In the context of the health crisis caused by Covid-19, electricity and natural gas supply security should be ensured. The companies in the sector are getting organised.
The confinement measures adopted by the Government following the televised address of the President of the Republic, reinforced by decree No. 2020-293 of 23 March 2020, and from which the orders implemented by virtue of the authorising law voted by the Parliament on Sunday 22 March (law No. 2020-290 of 23 March 2020) will draw the consequences, have significantly slowed down the consumption of energy in France.
For the continental metropolitan territory, RTE publishes the load curve virtually in real time. The drop has been substantial from one week to the next: between 15 and 20%.
In order to ensure security of supply of electricity and natural gas, it is essential to guarantee the perfect functioning of the electricity and gas systems. All the operators of the two chains had already started to put in place, over recent weeks, a new organisation making it possible, despite the exceptional circumstances, to continue to provide the core of their missions. These involve activity continuity plans (PCAs) for the regulated operators and competitive operators.
This firstly concerns the operators of transport (GRT) and distribution (GRD) networks, public service providers, the primary mission of which is to ensure the continuous functioning of the essential infrastructure they operate.
Since the start of March these network administrators have triggered and implemented their PCAs, then constituted crisis units in order to adapt them on a permanent basis. They must manage the drop in workforce, the move to remote working wherever possible, the reduction in interventions on the infrastructure and nevertheless meet the needs of consumers: the latter’s habits have been modified, leading notably to a modification in the load curves throughout the day.
For the electricity system, the Energy Regulation Commission (CRE) has published the RTE PCA (see our article: "Covid-19 et équilibrage du système électrique français – Plan de continuité d’activité de RTE - Covid-19 and balancing of the French electricity system – RTE activity continuity plan"). Enedis set up its national crisis unit on 1 March; the company has specified in particular that, "thanks to the digitalisation of the networks, initiated several years ago, the company will be able to carry out essential operations remotely, such as for example restoring supply to clients deprived of electricity".
The operators of the gas system are doing the same. This in particular involves GRTgaz, Teréga and GRDF for the networks, Teréga and Storengy for the storage of gas, and Elengy and Fosmax for the operation of methane terminals. These companies must both guarantee the supply by the networks, the destocking of gas during the |”gas winter” and the maintenance of the infrastructure.

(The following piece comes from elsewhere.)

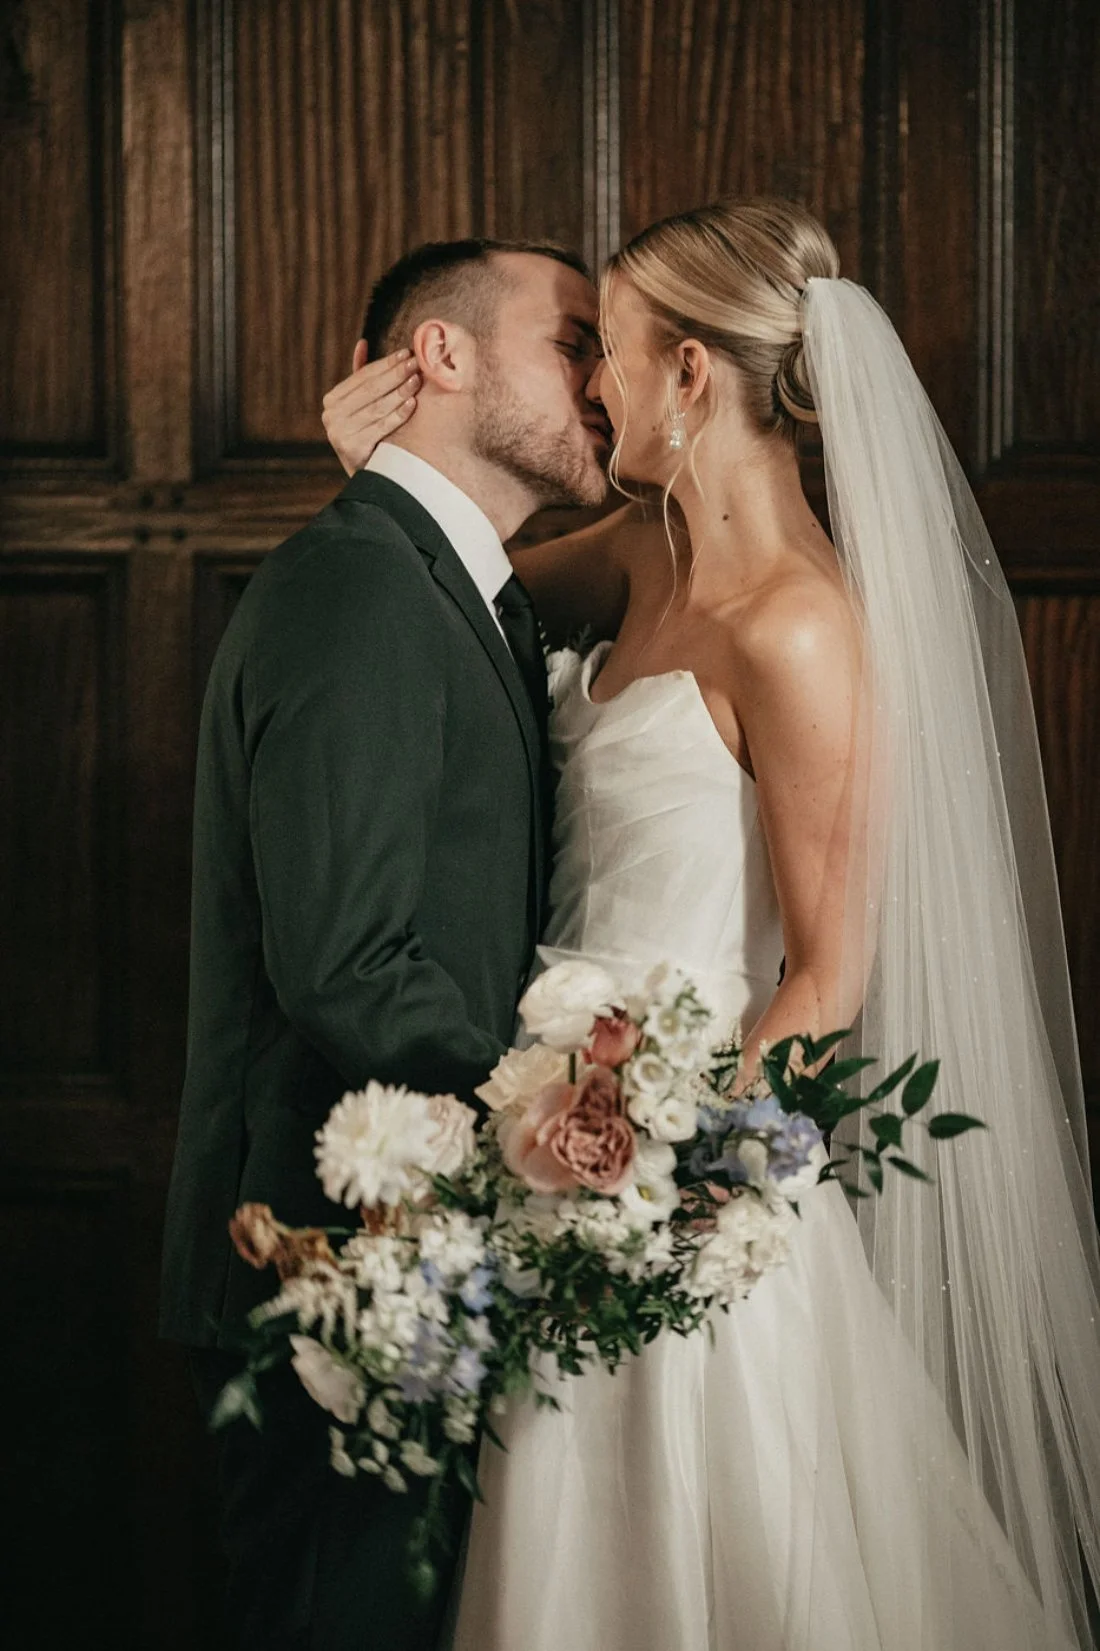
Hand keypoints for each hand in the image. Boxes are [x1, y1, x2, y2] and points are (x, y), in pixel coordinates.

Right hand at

Throughout this period the CRE incurs the same constraints to continue to ensure its essential regulator mission.
The energy producers and suppliers have also triggered their PCAs.
The EDF company, for example, which is charged with public service missions for nuclear and hydroelectric production, has activated its PCA for its power plants. Thus those agents whose activity is indispensable for the security and safety of the facilities must come to work on site. The same applies to the other operators of hydroelectric plants.

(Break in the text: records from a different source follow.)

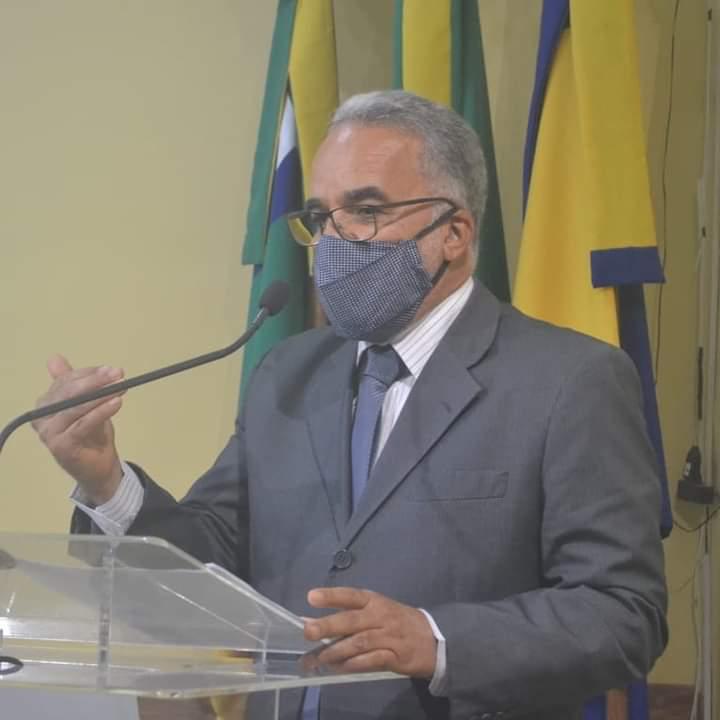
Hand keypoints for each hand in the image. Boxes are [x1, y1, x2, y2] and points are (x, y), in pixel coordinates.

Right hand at [33, 354, 124, 503]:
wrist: (99, 466)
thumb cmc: (92, 433)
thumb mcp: (88, 404)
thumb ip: (76, 384)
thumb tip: (54, 358)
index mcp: (45, 404)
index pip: (66, 381)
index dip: (89, 373)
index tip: (111, 369)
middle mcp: (41, 417)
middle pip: (68, 391)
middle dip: (96, 380)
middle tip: (118, 373)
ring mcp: (49, 433)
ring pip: (76, 407)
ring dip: (100, 394)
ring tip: (120, 386)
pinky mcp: (60, 446)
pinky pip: (83, 424)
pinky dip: (101, 411)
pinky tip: (117, 403)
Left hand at [303, 587, 436, 677]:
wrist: (433, 639)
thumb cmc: (397, 621)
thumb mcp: (377, 611)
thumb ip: (348, 615)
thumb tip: (312, 620)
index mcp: (374, 601)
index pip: (351, 595)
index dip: (332, 596)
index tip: (311, 597)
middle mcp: (381, 616)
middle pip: (352, 620)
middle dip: (329, 626)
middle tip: (308, 632)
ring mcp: (389, 636)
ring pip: (360, 642)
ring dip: (337, 651)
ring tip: (318, 658)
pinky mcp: (396, 656)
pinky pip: (372, 660)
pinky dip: (355, 664)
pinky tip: (340, 668)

Without waiting for the emergency law, voted on Sunday 22 March, both the historical operators and the new energy market players have been invited by the Government to ensure the continuous supply of their respective clientele, but also to participate in the national effort by extending the terms or by postponing the payment of energy bills. This is the subject of a letter sent on 17 March by the minister of ecological transition and solidarity, which has asked the energy suppliers to guarantee the suppliers of electricity, heat and gas both to households and companies and, above all, to the most vulnerable.
It goes without saying that all the operators must remain mobilised in order to guarantee the permanent correct functioning of the energy system. This involves, in particular, ensuring continuity of supply to the most sensitive sites, such as hospitals, but also facilitating the successful implementation of the confinement: an interruption to the electricity supply would, for example, render the conservation of food in refrigerators impossible; a break in the gas or electricity supply would also pose a problem in the event of a return of a period of cold weather.
The activity continuity plans will be, by definition, adapted in order to cope with changes in the situation as efficiently as possible.
The gradual introduction of competition in our energy systems over the last twenty years or so must not impair the execution of missions of general interest, even if the integrated public services have split into a large number of activities operated by a plurality of players with highly diverse statutes. In this regard, the health crisis constitutes a robustness test for the European energy system undergoing liberalisation directives, at a time when its coordination is substantially transformed by digitalisation.